Gender is considered a significant factor that potentially influences differences in serum ferritin levels. A review of the literature has revealed that studies report inconsistent results (49). The discrepancies observed across studies may be attributed to differences in study population characteristics, sample size, and factors influencing serum ferritin levels. Physiologically, women tend to have lower serum ferritin concentrations than men due to iron loss through menstruation. In men, increased visceral adiposity and metabolic disorders may elevate serum ferritin levels by promoting the production of inflammatory cytokines. In our study, consistent with previous research (50), Levene’s test indicated that variances across groups were not homogeneous.
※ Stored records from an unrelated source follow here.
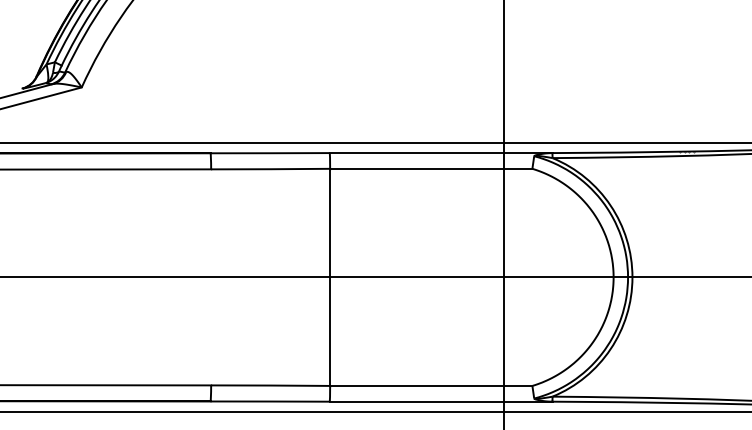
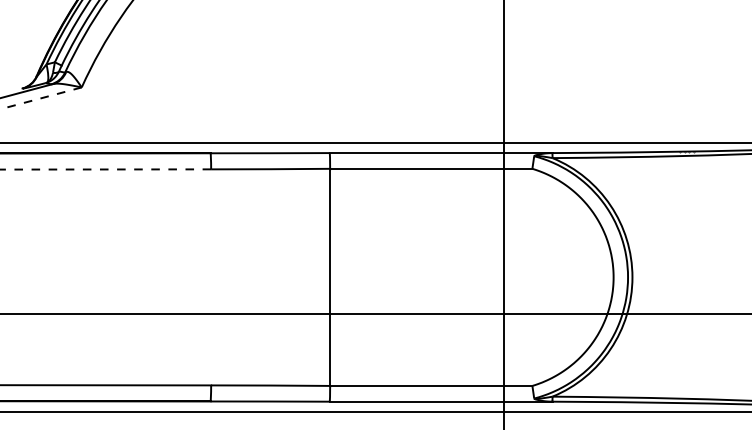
line at (40, 98): solid -> dashed
line at (105, 169): solid -> dashed
line at (375, 277) position: (375, 277) -> (375, 314)
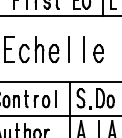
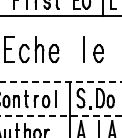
line at (68, 49): present -> none
line at (61, 82): solid -> dashed
line at (60, 115): solid -> dashed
Therefore, Welch’s t-test was applied, and only serum ferritin concentrations were higher in men than in women in both the patient and the control groups.
Study Limitations
Although this study was successfully completed, several limitations should be considered. First, the small sample size and the cross-sectional design of the study may limit the generalizability of the findings. Prospective studies with larger sample sizes are needed to clarify the causal relationships between serum ferritin, inflammatory cytokines, and MetS. Another limitation is that menopausal status was not considered, which may have influenced serum ferritin levels.
CONCLUSION
To the best of our knowledge, this is the first study in Türkiye to evaluate levels of serum ferritin and other inflammatory cytokines in individuals with and without MetS. The main finding was that serum concentrations of ferritin, IL-1α, and IFN-γ were significantly higher in participants diagnosed with MetS than in healthy controls. Although serum IL-10 levels were also higher in patients, the difference was not statistically significant. These findings indicate that individuals with MetS have elevated serum levels of pro-inflammatory cytokines and ferritin, which may be clinically relevant to the pathogenesis of the syndrome. Identifying new determinants of MetS could facilitate earlier diagnosis and more effective treatment. A better understanding of the roles of inflammation and ferritin in MetS may also contribute to improved prevention strategies. Prospective studies with larger cohorts are needed to further elucidate the relationship between cytokines and MetS.